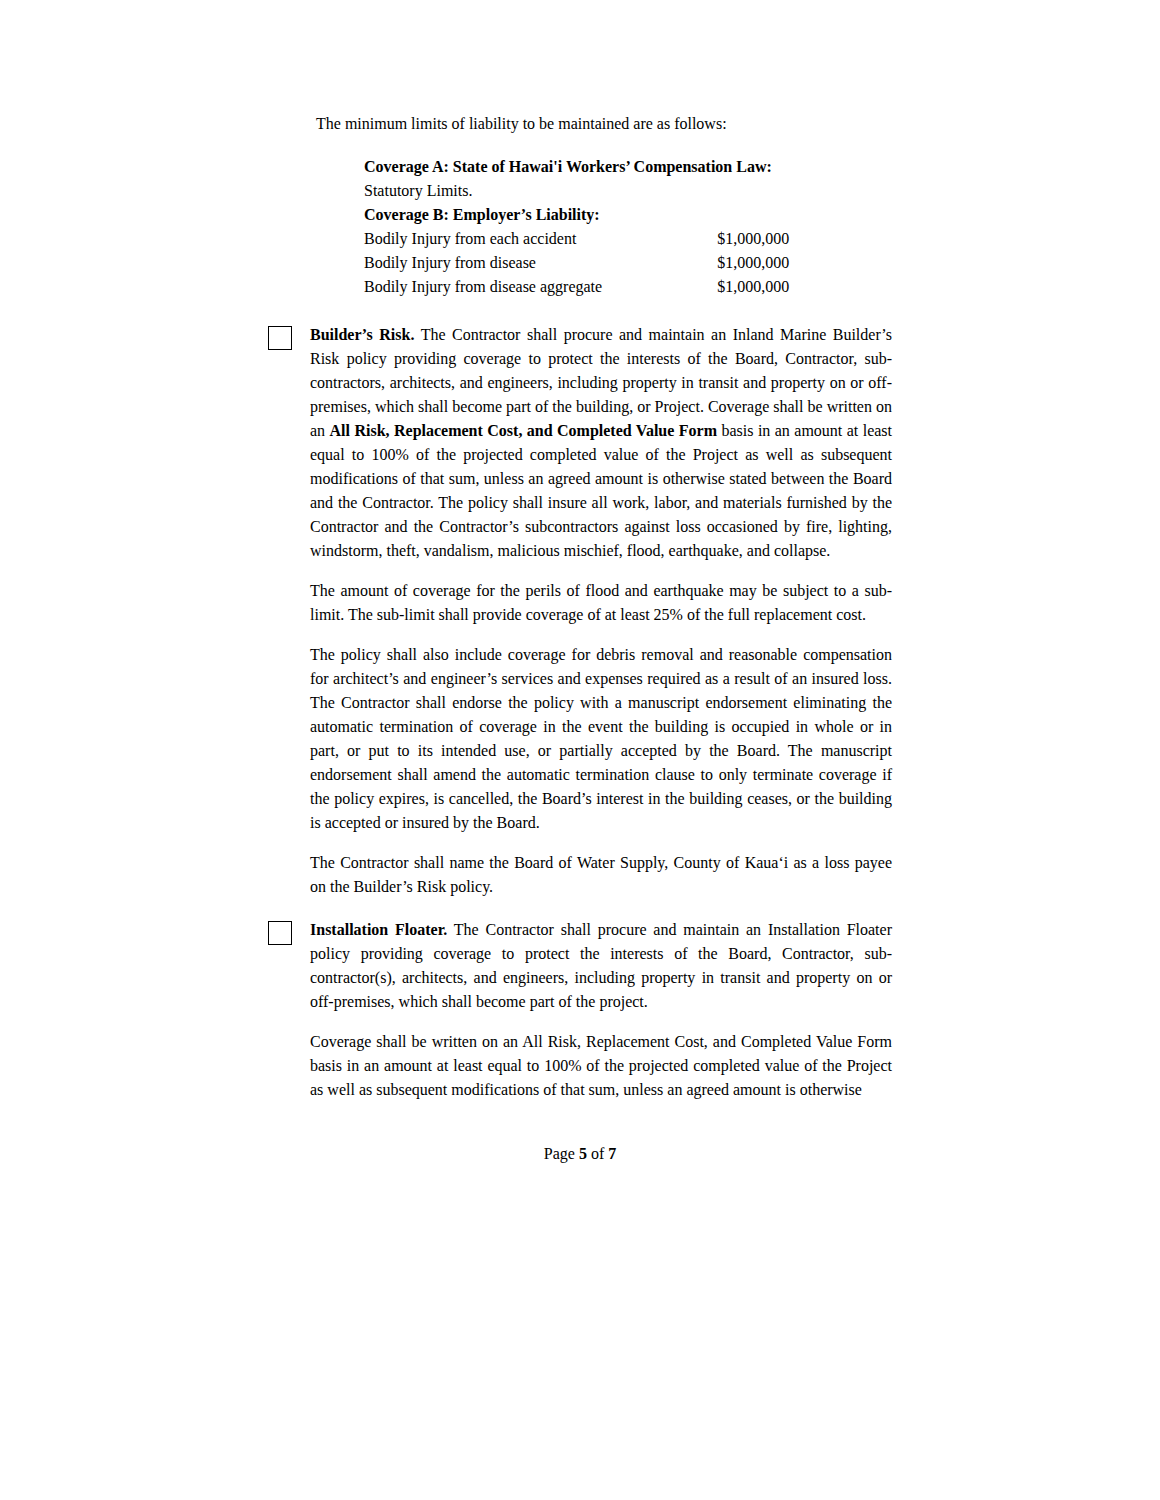The minimum limits of liability to be maintained are as follows:
Coverage A: State of Hawai'i Workers’ Compensation Law:
Statutory Limits.
Coverage B: Employer’s Liability:
| Bodily Injury from each accident | $1,000,000 |
| Bodily Injury from disease | $1,000,000 |
| Bodily Injury from disease aggregate | $1,000,000 |
Builder’s Risk. The Contractor shall procure and maintain an Inland Marine Builder’s Risk policy providing coverage to protect the interests of the Board, Contractor, sub-contractors, architects, and engineers, including property in transit and property on or off-premises, which shall become part of the building, or Project. Coverage shall be written on an All Risk, Replacement Cost, and Completed Value Form basis in an amount at least equal to 100% of the projected completed value of the Project as well as subsequent modifications of that sum, unless an agreed amount is otherwise stated between the Board and the Contractor. The policy shall insure all work, labor, and materials furnished by the Contractor and the Contractor’s subcontractors against loss occasioned by fire, lighting, windstorm, theft, vandalism, malicious mischief, flood, earthquake, and collapse.
The amount of coverage for the perils of flood and earthquake may be subject to a sub-limit. The sub-limit shall provide coverage of at least 25% of the full replacement cost.
The policy shall also include coverage for debris removal and reasonable compensation for architect’s and engineer’s services and expenses required as a result of an insured loss. The Contractor shall endorse the policy with a manuscript endorsement eliminating the automatic termination of coverage in the event the building is occupied in whole or in part, or put to its intended use, or partially accepted by the Board. The manuscript endorsement shall amend the automatic termination clause to only terminate coverage if the policy expires, is cancelled, the Board’s interest in the building ceases, or the building is accepted or insured by the Board.
The Contractor shall name the Board of Water Supply, County of Kaua‘i as a loss payee on the Builder’s Risk policy.
Installation Floater. The Contractor shall procure and maintain an Installation Floater policy providing coverage to protect the interests of the Board, Contractor, sub-contractor(s), architects, and engineers, including property in transit and property on or off-premises, which shall become part of the project.
Coverage shall be written on an All Risk, Replacement Cost, and Completed Value Form basis in an amount at least equal to 100% of the projected completed value of the Project as well as subsequent modifications of that sum, unless an agreed amount is otherwise
Page 5 of 7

════════════════

» **YOUR OBJECTIVE**
Take every line above carrying "from" and return it.

» **OUTPUT**
| Bodily Injury from each accident | $1,000,000 |
| Bodily Injury from disease | $1,000,000 |
| Bodily Injury from disease aggregate | $1,000,000 |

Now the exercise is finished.